◆ How to complete this task ◆
A faithful copy of the data, pictures omitted, is the required answer.

Page-level text extractions:
= = =

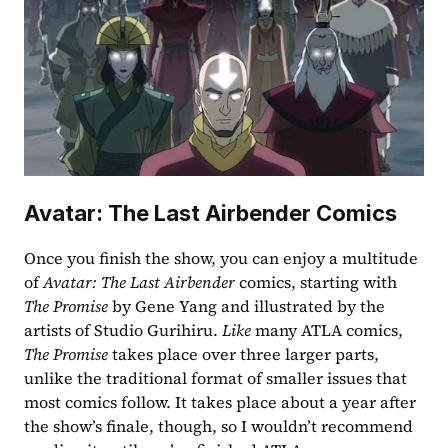
Avatar: The Last Airbender Comics
Once you finish the show, you can enjoy a multitude 
of 
Avatar: The Last Airbender
 comics, starting with 
The Promise
 by Gene Yang and illustrated by the 
artists of Studio Gurihiru. 
Like
 many ATLA comics, 
The Promise
 takes place over three larger parts, 
unlike the traditional format of smaller issues that 
most comics follow. It takes place about a year after 
the show’s finale, though, so I wouldn’t recommend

= = =

◆ Solution to the problem ◆
Avatar: The Last Airbender Comics
Once you finish the show, you can enjoy a multitude 
of 
Avatar: The Last Airbender
 comics, starting with 
The Promise
 by Gene Yang and illustrated by the 
artists of Studio Gurihiru. 
Like
 many ATLA comics, 
The Promise
 takes place over three larger parts, 
unlike the traditional format of smaller issues that 
most comics follow. It takes place about a year after 
the show’s finale, though, so I wouldn’t recommend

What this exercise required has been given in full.